Not that I think of myself as being stupid (heck, that makes one of us), but for some crazy reason I agreed to take a survey for the ECHO museum and I believe she said it would take one hour. What the hell was I thinking. It was out of sight, out of mind for the past few days, but now that it's imminent, my first impulse was to bail out at the last minute, so in line with how I've operated for most of my life. I mean really, what do they have on me?
Then I told myself to be a man and do the honorable thing. Man up to things you've set in motion and deal with them, because you are screwing people over, otherwise. Why does it have to take so long, though? I'm dreading this, needless to say.
We've found a cool program that the kids like, but they like everything having to do with computers. Either way, Pencil, it claims to be an animation program and I'm keen on the idea of the kids doing some animation. I think they would get a huge kick out of making some small movies, and we could even burn them onto DVD if we had a DVD burner, which is a huge if.

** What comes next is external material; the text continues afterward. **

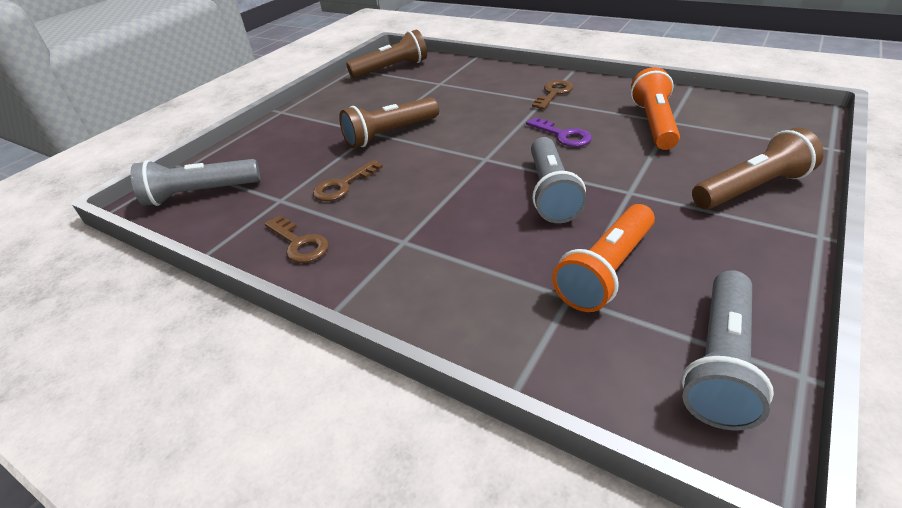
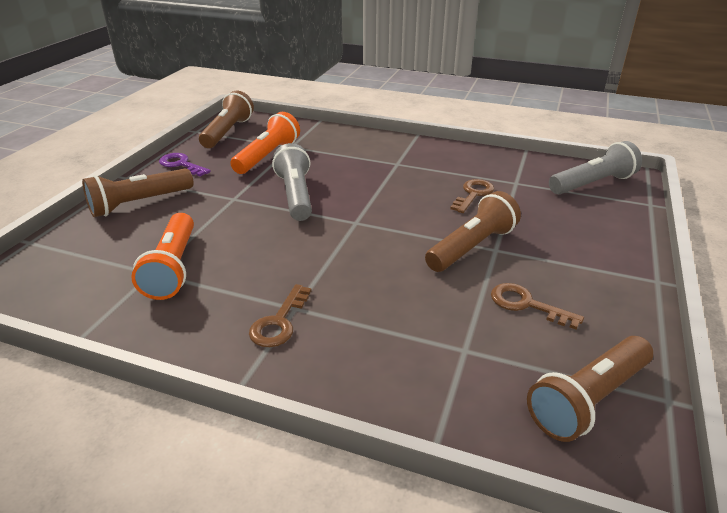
camera: 165 degrees right, 5 degrees down
brown key [264,215,329,263] -> brown key moved to [491,283,584,330]
purple key [526,117,592,147] -> purple key moved to [159,153,211,176]
grey flashlight [681,270,774,431] -> brown flashlight [199,91,254,148]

We managed to bail out on Marty this weekend and I know she wants to kick my ass, but what are you going to do? We can't get anything done when she's here, and I'm in the process of dismantling her beautiful house. Damn flatlanders. Either way, we had a great weekend because we hung out at home, I got things done, and later in the afternoon the kids got to go play at Clara's house. It worked out beautifully.

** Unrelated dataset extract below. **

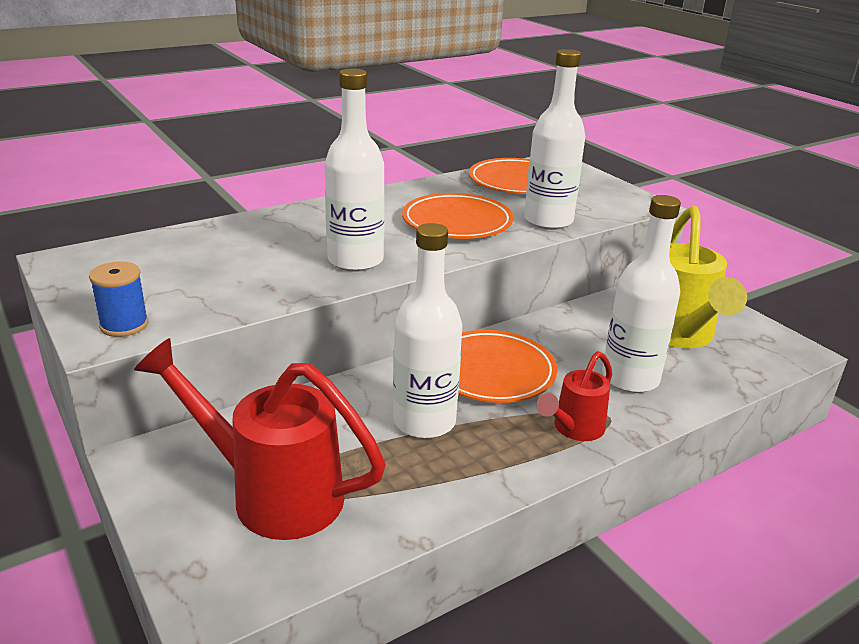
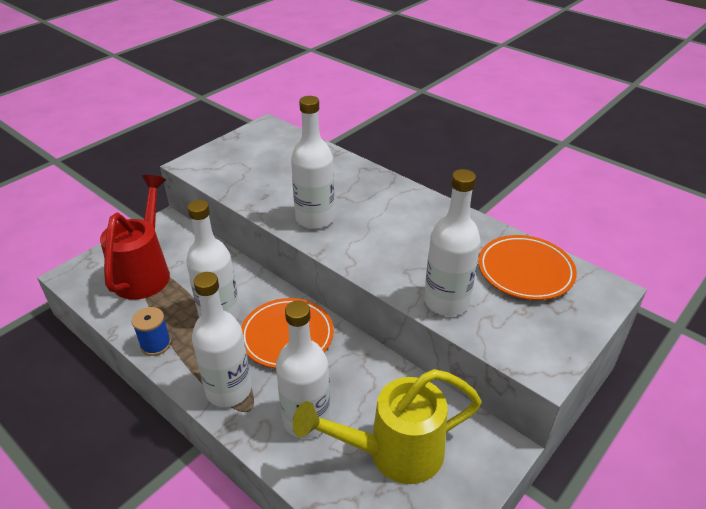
camera: 75 degrees right, 10 degrees up
blue spool [89,261,149,337] -> blue spool moved to [132,307,171,356]
orange plate [402,193,514,239] -> none
red watering can [536,351,612,441] -> white bottle [192,272,251,407]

Except, of course, for dinner. I managed to screw up the stuffed pumpkin, but managed to squeeze out three loaves of bread (out of the oven, not my asshole), a tray of brownies, and some winter squash. Not a bad day's output for someone who's replacing clapboards, as well.
Been in touch a lot with Mica, and it's interesting to talk with the future governor of Vermont. Wonder how Dan's doing? We never talk anymore.
One more quick issue that has been cropping up a bit-the ghost of Waldorf past. We seem inundated with hints that the Waldorf world goes on without us, and at times, even though you couldn't pay us to send our kids there, but we do feel a little lonely and left out. How can you not? Everyone we know is a Waldorf family, at least the one's we see regularly, and all they do is talk the talk. They get together for organic, macrobiotic dinner parties and talk school shop, it's isolating because they have no concept that they are blowing you off in favor of a comrade, even if they are like water and oil. It's funny, actually.
It's just something we need to deal with. Suffice it to say that the offer is always there for us to join in, they are all our good friends. The impetus is on us, and we've made our choice. It's just that we can't help but feel a little left out. You know how it goes.
Just a note-with or without the whole Waldorf scene, I can't hang with large gatherings, which for me means more than one family. Once a second and third group comes into play, I'm done, and have to struggle to enjoy myself. It ain't easy being so anti-social.